1. Baidu, Inc. (NASDAQ: BIDU)
Value: $633,710,000
Change in Position Size: 3%
Percent of John Rogers’ 13F Portfolio: 7.1%
China-based Baidu Inc. ranks 1st in our list of John Rogers’ top 5 stock picks. Baidu Inc. is China’s leading internet company. The company recently announced its plan to build an intelligent electric vehicle company and signed a strategic partnership with Geely Automobile. Baidu Inc. currently has a $133.67 billion market capitalization. It delivered an impressive 154.45% return in the past 12 months and settled at $295.58 per share at the closing of March 1, 2021.

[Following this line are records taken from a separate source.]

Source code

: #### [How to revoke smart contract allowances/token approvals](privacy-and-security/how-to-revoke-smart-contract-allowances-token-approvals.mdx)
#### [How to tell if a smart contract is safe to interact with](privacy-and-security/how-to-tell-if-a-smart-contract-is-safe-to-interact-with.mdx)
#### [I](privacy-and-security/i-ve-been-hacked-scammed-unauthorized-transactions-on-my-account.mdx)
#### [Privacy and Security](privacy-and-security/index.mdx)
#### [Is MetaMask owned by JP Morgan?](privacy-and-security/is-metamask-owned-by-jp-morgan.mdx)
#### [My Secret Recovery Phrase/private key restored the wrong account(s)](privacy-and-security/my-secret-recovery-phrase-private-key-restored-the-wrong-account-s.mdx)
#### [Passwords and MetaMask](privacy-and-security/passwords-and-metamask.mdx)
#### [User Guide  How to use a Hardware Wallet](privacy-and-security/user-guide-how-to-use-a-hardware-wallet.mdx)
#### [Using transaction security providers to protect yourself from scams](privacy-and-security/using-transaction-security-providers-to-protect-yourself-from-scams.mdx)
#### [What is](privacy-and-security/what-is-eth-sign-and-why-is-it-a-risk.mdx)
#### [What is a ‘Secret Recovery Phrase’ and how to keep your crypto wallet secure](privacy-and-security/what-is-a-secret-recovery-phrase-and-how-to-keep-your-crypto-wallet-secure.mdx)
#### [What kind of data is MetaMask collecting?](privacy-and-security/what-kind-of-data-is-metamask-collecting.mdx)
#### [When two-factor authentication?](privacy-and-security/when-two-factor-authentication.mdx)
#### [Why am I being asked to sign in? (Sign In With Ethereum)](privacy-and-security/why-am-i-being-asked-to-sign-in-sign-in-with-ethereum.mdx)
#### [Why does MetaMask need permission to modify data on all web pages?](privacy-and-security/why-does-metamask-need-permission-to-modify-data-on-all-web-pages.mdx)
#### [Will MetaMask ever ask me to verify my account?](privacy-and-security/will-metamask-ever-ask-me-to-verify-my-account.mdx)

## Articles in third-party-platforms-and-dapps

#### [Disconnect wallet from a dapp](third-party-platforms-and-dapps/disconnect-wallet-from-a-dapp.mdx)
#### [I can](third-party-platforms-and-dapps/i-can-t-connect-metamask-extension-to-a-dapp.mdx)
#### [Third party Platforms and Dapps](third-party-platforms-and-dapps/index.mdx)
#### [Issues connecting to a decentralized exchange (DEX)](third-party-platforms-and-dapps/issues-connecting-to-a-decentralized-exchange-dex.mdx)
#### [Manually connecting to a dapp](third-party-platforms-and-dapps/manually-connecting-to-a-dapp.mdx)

As of the end of the fourth quarter, 51 hedge funds in Insider Monkey’s database of 887 funds held stakes in Baidu Inc., compared to 43 funds in the third quarter. Jim Simons’ Renaissance Technologies is the biggest stakeholder in the company, with 8.6 million shares, worth $1.86 billion.
Horos Asset Management said in their Q4 2020 investor letter that they reduced their position in Baidu, Inc. (NASDAQ: BIDU) amid rising competition.
Here is what Horos Asset Management stated in their Q4 2020 investor letter:
“We also reduced our exposure to the other Chinese technology giant we hold in our portfolio: Baidu. As we have already highlighted in prior letters, the company has managed—after some very challenging quarters—to refocus its services and develop its own ecosystem around its super app Baidu App, to face the threats posed by WeChat (Tencent), Alipay (Alibaba) and other recently created apps, which have huge acceptance and growth in the country. Finally, Baidu’s share price has rewarded these efforts, with a share price rise of over 100% since the March lows.”